:: Extrait retenu

Mais je crois que l’essentiel est bien là où les Français l’ont vu : pour la première fois, sur un sujet aussi important, les Européens parlent d’une seule voix et la similitude, en volume et quant aux modalités, des volets anglais, allemand et français, suffit à démontrer que l’élan communautaire s’est imposé comme une évidence que les radicaux de gauche, fédéralistes convaincus, saluent aujourd’hui.
Faudra-t-il pour autant en rester là et se contenter d’un succès d’étape dont chacun devine qu’il est à la merci de nouvelles convulsions ? Je ne le crois pas, et cela pour trois raisons.
La première raison, qui impose une réponse de court terme, tient à ce que la situation de ceux qui travaillent vraiment et qui ne jouent pas au Monopoly dans une salle dorée - je veux parler des vrais entrepreneurs et des salariés - ne s’est pas améliorée. La croissance est en panne, les prévisions pour 2009 n’augurent rien de bon et la crise de liquidités a révélé les besoins de financement de ce qu’il est désormais convenu d’appeler, dans un terrible aveu, l’« économie réelle ».
Il me semble que les énormes facilités accordées au système bancaire imposent de véritables contreparties, caractéristiques de cette économie mixte que les radicaux, là encore, ont toujours souhaitée.
Il faut, bien sûr, modifier les règles d’un jeu devenu fou, notamment sur les ratios de liquidités, la nature des risques et les échanges à terme. Mais il faut aussi profiter de l’effet de levier produit par l’aide de l’État pour imposer aux banques de financer effectivement et dans des conditions améliorées ceux qui créent des emplois.
Je prendrai trois exemples concrets.
Tout d’abord, j’appelle de mes vœux la mise en place un vaste système de prêts bonifiés avec différé d’amortissement, au moins jusqu’en 2010, au profit des PME et PMI, gisement d’emplois, d’innovations et de capacités d’exportation.
Ensuite, je veux aider Mme la ministre du logement à améliorer son plan d’endettement perpétuel pour en faire un véritable plan d’accession sociale à la propriété, en diminuant la durée des prêts non seulement pour le rachat des HLM, mais aussi pour la construction neuve, dans un secteur où 150 000 emplois sont en danger.
Je veux enfin - et où le dire mieux qu’au Sénat ? – sortir les collectivités d’une situation financière liée aux conditions de leur endettement, mais aussi aux effets de la récession sur les recettes de taxe professionnelle, de droits de mutation et de foncier bâti. Il faut imposer aux banques de renégocier les prêts avec des taux fixes au lieu des taux variables qui livrent nos collectivités à la spéculation.
Le deuxième motif que nous avons de prolonger l’élan interventionniste, qui a eu des effets si heureux et qui nous oblige à ne pas nous désarmer, est à rechercher dans le champ européen. Les événements de ce week-end sont la preuve éclatante que l’Union européenne a besoin d’un gouvernement économique, dont elle ne peut abandonner l’aspect monétaire à la seule BCE.

::::
:: Données fournies

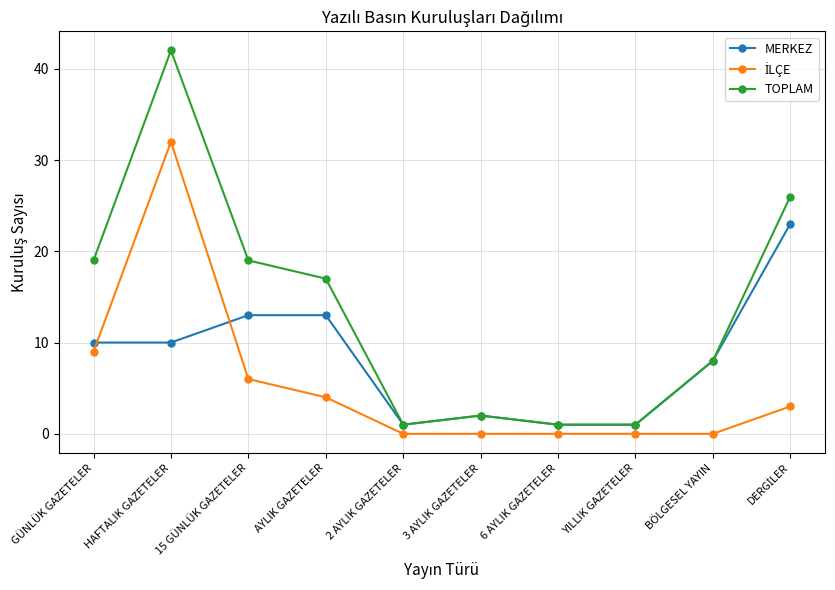

What is the label of the 4th point from the left?

AYLIK GAZETELER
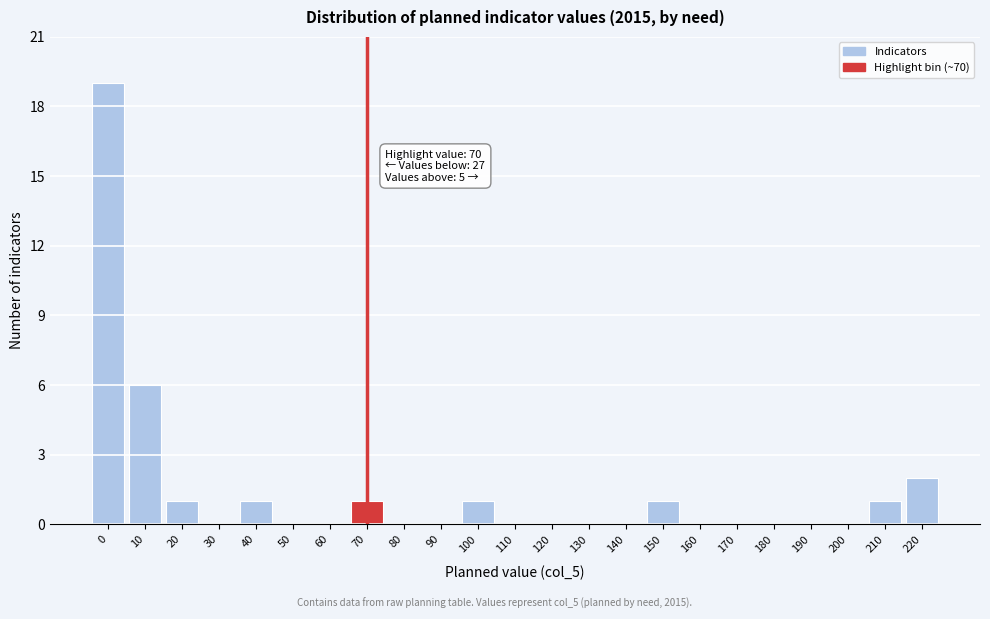

What is the change in value from 190 to 220?

+2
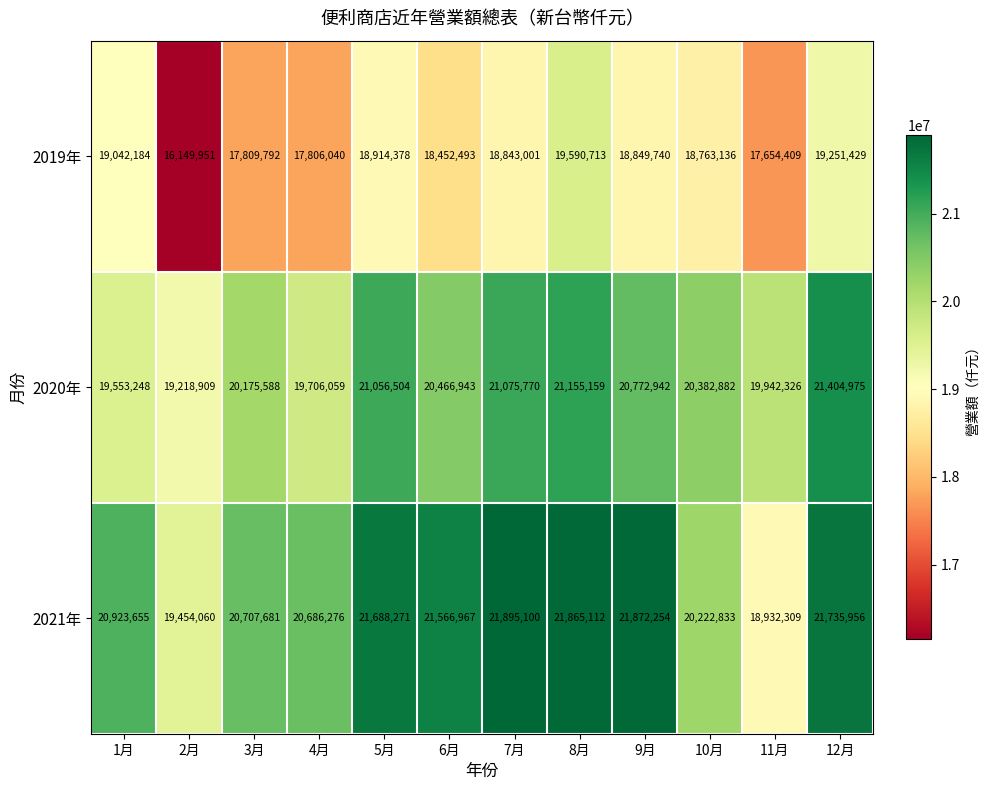

What is the total value across all series at 8月?

62610984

::::

## Questions sur le matériau:
**1)** Dans le discours sur la crise financière, jusqu'à quelle date au moins le différé d'amortissement des prêts bonifiés aux PME et PMI devrait-il courir ?
**2)** Reproduisez fidèlement le passage du discours sur la crise financière qui commence par "Il me semble" et se poursuit jusqu'à "de capacités d’exportation.".
**3)** Rédigez la suite du discours sur la crise financière, à partir de sa dernière phrase.

## Réponses aux problèmes:
**1)** Au moins jusqu'en 2010.

**2)**
Il me semble que les énormes facilités accordées au système bancaire imposent de véritables contreparties, caractéristiques de cette économie mixte que les radicaux, là encore, ont toujours souhaitée.
Il faut, bien sûr, modifier les règles d’un jeu devenu fou, notamment sur les ratios de liquidités, la nature des risques et les échanges à terme. Mais il faut aussi profiter de l’effet de levier produit par l’aide de l’État pour imposer aux banques de financer effectivement et dans des conditions améliorées ceux qui créent des emplois.
Je prendrai trois exemples concrets.
Tout d’abord, j’appelle de mes vœux la mise en place un vaste système de prêts bonifiés avec différé d’amortissement, au moins jusqu’en 2010, au profit des PME et PMI, gisement d’emplois, d’innovations et de capacités d’exportation.

**3)**
Ce gouvernement économique, pour être efficace, devra être doté d’armes telles qu’une fiscalité directe communautaire, de grands services publics européens - qu’il faudra bien cesser de démanteler par pur dogmatisme au moment même où l’on réinvente la régulation financière par les États : nous en avons un exemple frappant avec La Poste -, mais aussi telles que l’usage raisonné du déficit budgétaire - n’ayons pas peur du mot ! - qui permettrait, à rebours de la stricte orthodoxie, de financer de grands travaux d’investissement et donc de créer des emplois qui doperaient nos exportations, ce qui ne serait somme toute que la réponse du berger européen à la bergère américaine.
En signant le très strict traité de Maastricht, nous avons renoncé à cette possibilité au plan national, mais nous n’avons jamais déclaré que nous l’abandonnions pour l’avenir au niveau européen.
En 2009, nous aurons un nouveau Parlement européen et, sous réserve de la ratification finale du traité de Lisbonne, une nouvelle Commission. L’occasion est belle de poser cette question : l’Europe enfin devenue visible aux yeux de ses citoyens est-elle décidée à continuer d’exister ?
Enfin, ma troisième raison de souhaiter que la résurgence forte de la volonté politique face au laisser-aller libéral se prolonge durablement tient à la nécessité de réformer en profondeur et les règles monétaires internationales et celles de l’OMC.
Le déséquilibre des accords de Bretton Woods signe leur caducité et la faiblesse du niveau d’intervention du FMI montre son inadaptation. En réalité, le système ne fonctionnait déjà plus du tout sur ses bases initiales depuis 1971 et la décision de non-convertibilité du dollar, à cette époque où le secrétaire d’État américain au Trésor déclarait aux Européens : « Le dollar est notre monnaie, mais c’est votre problème ! ».
Pour cynique qu’elle ait été, cette déclaration était la traduction de la réalité, et nous l’avons vérifié aussi bien dans l’application des mécanismes de la politique agricole commune que dans le jeu de yoyo du cours du pétrole : nous ne cessons de payer le déficit de la réserve fédérale américaine.
L’ensemble du système doit donc être repensé en fonction des objectifs prioritaires suivants : le rééquilibrage entre les grandes monnaies mondiales sous l’angle de leur pouvoir d’arbitrage des échanges internationaux ; la création de règles imposées aux titulaires de rentes, énergétiques ou autres, aujourd’hui capables d’irriguer ou d’assécher des économies nationales entières ; la révision totale des règles d’intervention d’inspiration strictement libérale du FMI au profit de pays en développement.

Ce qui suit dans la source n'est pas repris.